→ **ASSIGNED TASK**
Your copy should hold every record exactly and no images.

[Dataset items]

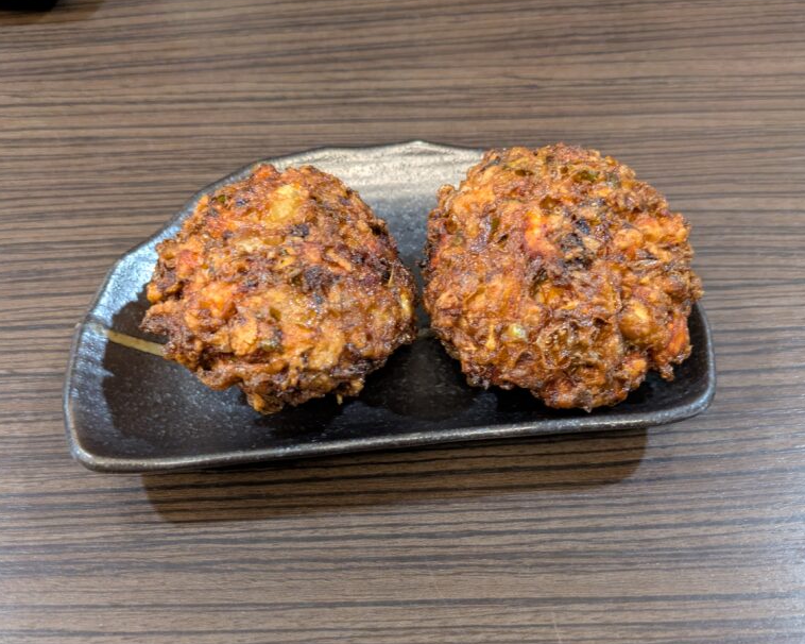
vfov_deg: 44.1
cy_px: 411
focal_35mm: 33
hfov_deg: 54.2
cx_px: 402
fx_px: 786
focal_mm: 5.43
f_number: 1.89
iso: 690
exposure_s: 1/25
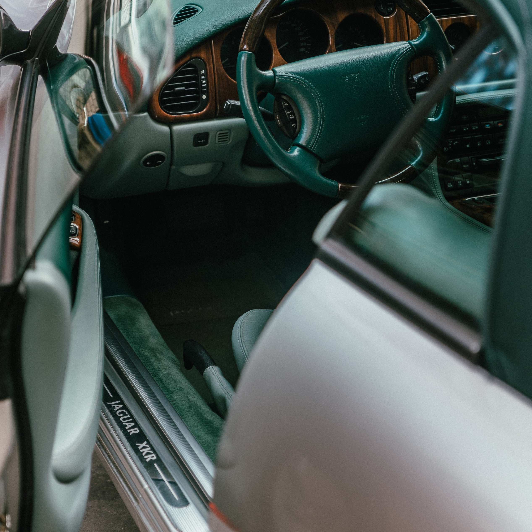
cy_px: 302
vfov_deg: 19.3
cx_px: 265
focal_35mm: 90
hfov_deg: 19.3
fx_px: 1565
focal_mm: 70
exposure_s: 1/30
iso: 100
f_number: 2.8
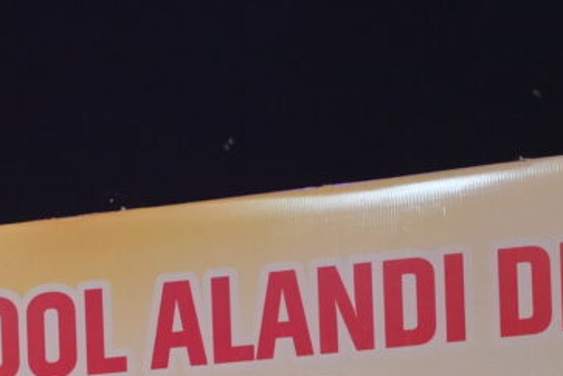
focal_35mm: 275
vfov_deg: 4.8
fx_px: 4300
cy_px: 1160
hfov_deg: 7.0
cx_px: -865
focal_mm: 39
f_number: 7.1
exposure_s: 1/125
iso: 1600
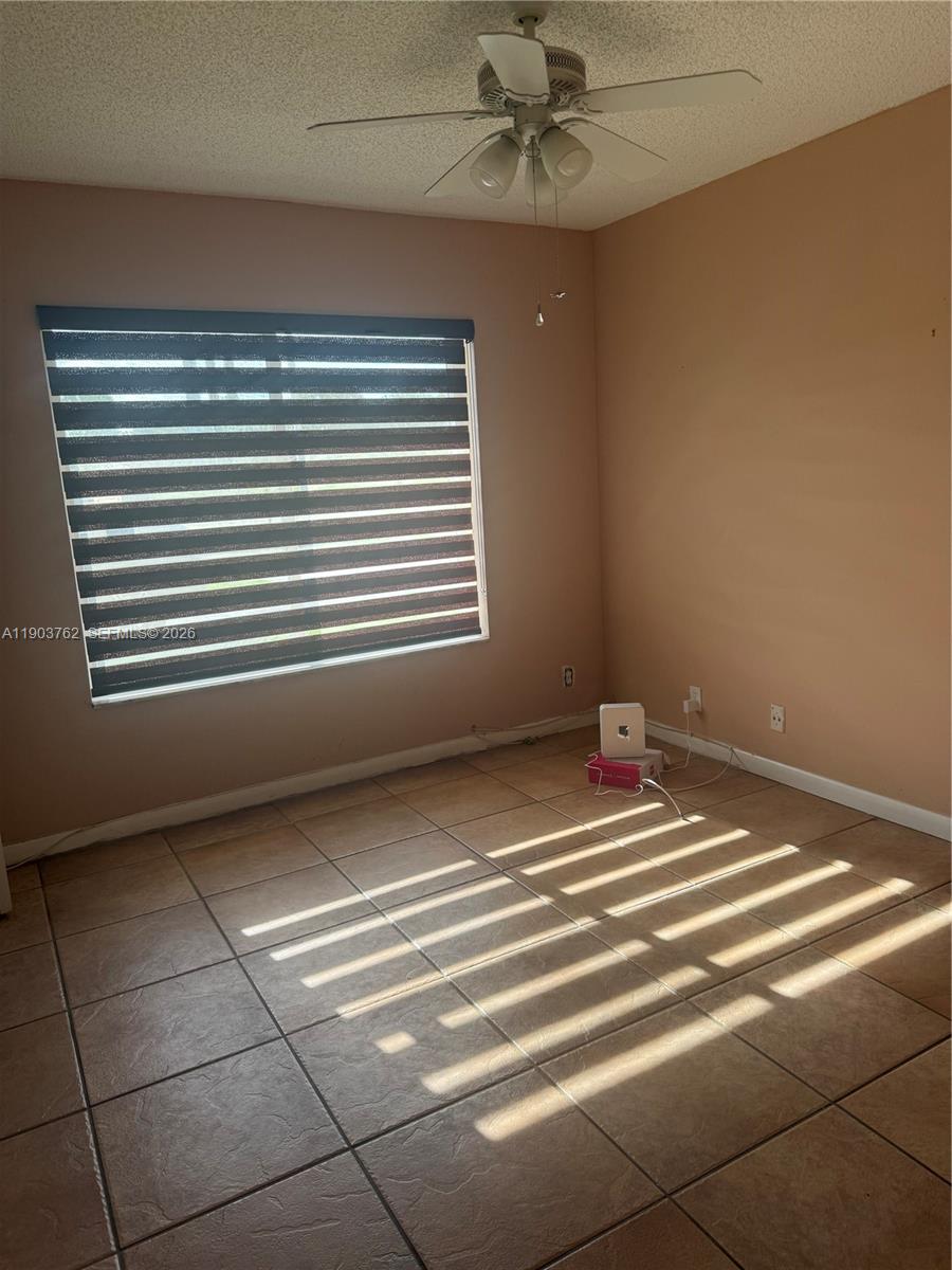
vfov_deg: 71.6
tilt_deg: -10.1
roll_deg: +3.0
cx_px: 476
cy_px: 635
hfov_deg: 56.8
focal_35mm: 24
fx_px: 880
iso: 80
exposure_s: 1/121
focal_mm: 6.76
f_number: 1.78
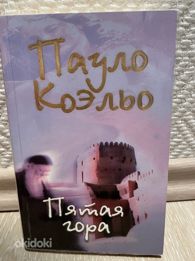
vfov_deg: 67.3
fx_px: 195
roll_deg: +3.9
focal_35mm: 26
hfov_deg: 53.1
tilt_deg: -28.5
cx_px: 98
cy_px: 130
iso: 250
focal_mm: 4.2
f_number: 1.6
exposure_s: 1/50
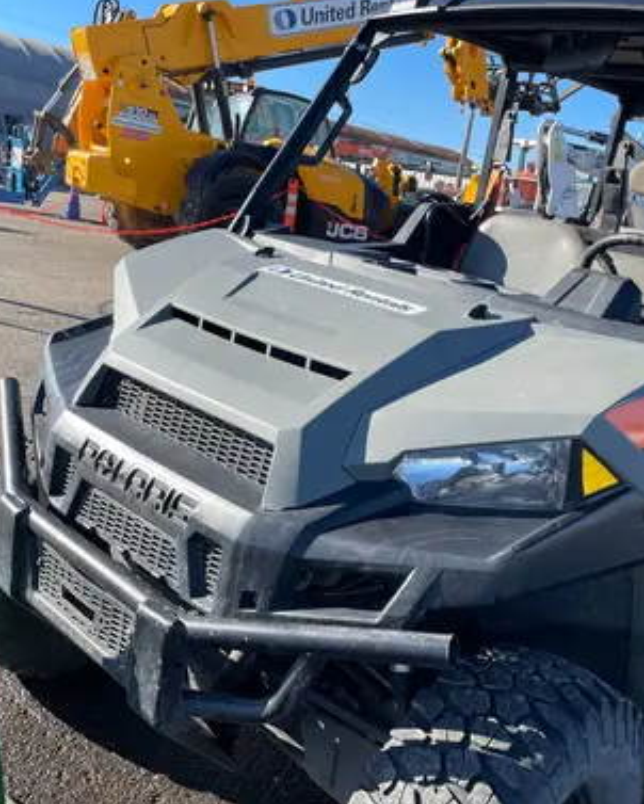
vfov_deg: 49.0
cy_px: 376
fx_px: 881
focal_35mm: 37
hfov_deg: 39.7
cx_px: 433
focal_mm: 4.2
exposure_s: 1/1667
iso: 32
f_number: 1.6
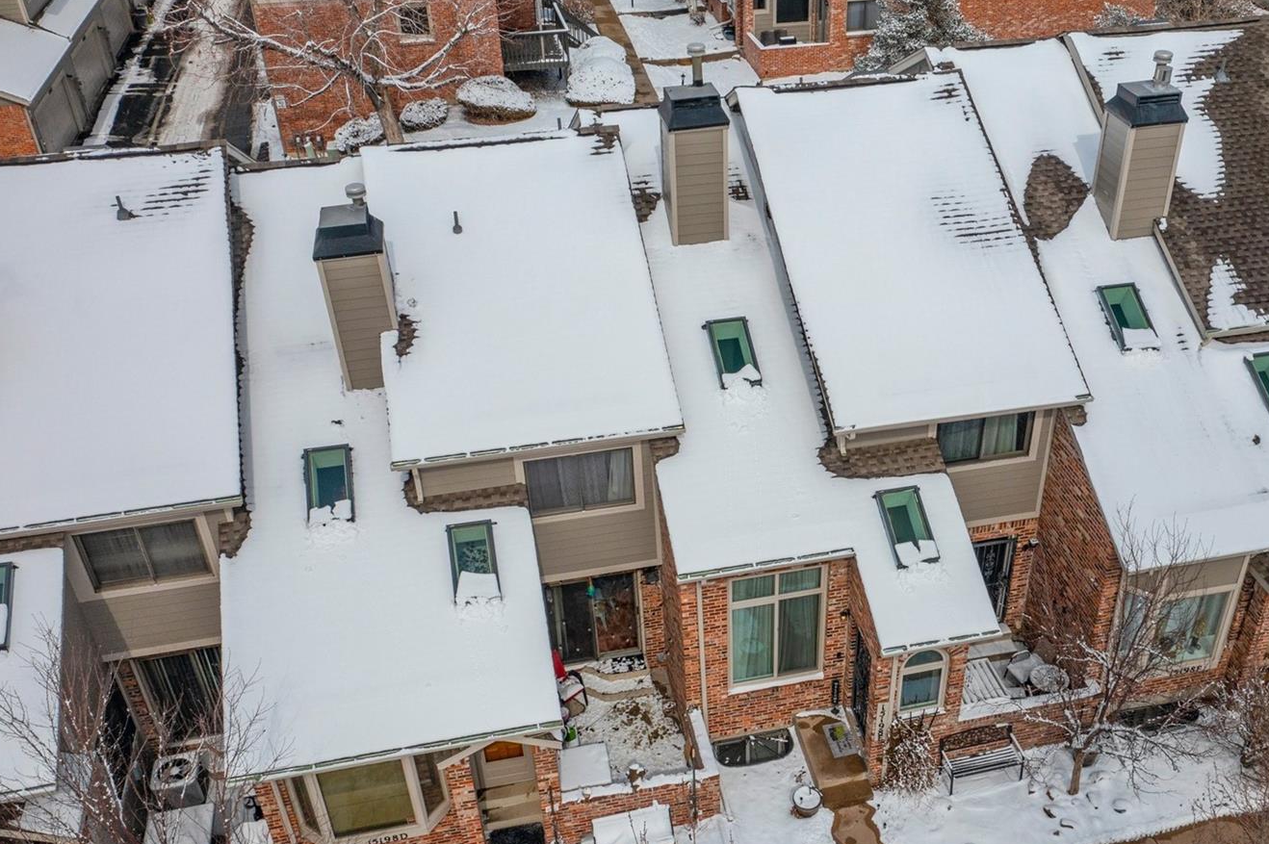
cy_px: 508
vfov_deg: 38.7
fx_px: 1198
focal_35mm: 34
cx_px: 739
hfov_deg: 55.5
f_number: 5
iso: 100
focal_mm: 10.26
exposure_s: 1/200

→ **WRITTEN SOLUTION**
vfov_deg: 44.1
cy_px: 411
focal_35mm: 33
hfov_deg: 54.2
cx_px: 402
fx_px: 786
focal_mm: 5.43
f_number: 1.89
iso: 690
exposure_s: 1/25
cy_px: 302
vfov_deg: 19.3
cx_px: 265
focal_35mm: 90
hfov_deg: 19.3
fx_px: 1565
focal_mm: 70
exposure_s: 1/30
iso: 100
f_number: 2.8
focal_35mm: 275
vfov_deg: 4.8
fx_px: 4300
cy_px: 1160
hfov_deg: 7.0
cx_px: -865
focal_mm: 39
f_number: 7.1
exposure_s: 1/125
iso: 1600
vfov_deg: 71.6
tilt_deg: -10.1
roll_deg: +3.0
cx_px: 476
cy_px: 635
hfov_deg: 56.8
focal_35mm: 24
fx_px: 880
iso: 80
exposure_s: 1/121
focal_mm: 6.76
f_number: 1.78
vfov_deg: 67.3
fx_px: 195
roll_deg: +3.9
focal_35mm: 26
hfov_deg: 53.1
tilt_deg: -28.5
cx_px: 98
cy_px: 130
iso: 250
focal_mm: 4.2
f_number: 1.6
exposure_s: 1/50
vfov_deg: 49.0
cy_px: 376
fx_px: 881
focal_35mm: 37
hfov_deg: 39.7
cx_px: 433
focal_mm: 4.2
exposure_s: 1/1667
iso: 32
f_number: 1.6
cy_px: 508
vfov_deg: 38.7
fx_px: 1198
focal_35mm: 34
cx_px: 739
hfov_deg: 55.5
f_number: 5
iso: 100
focal_mm: 10.26
exposure_s: 1/200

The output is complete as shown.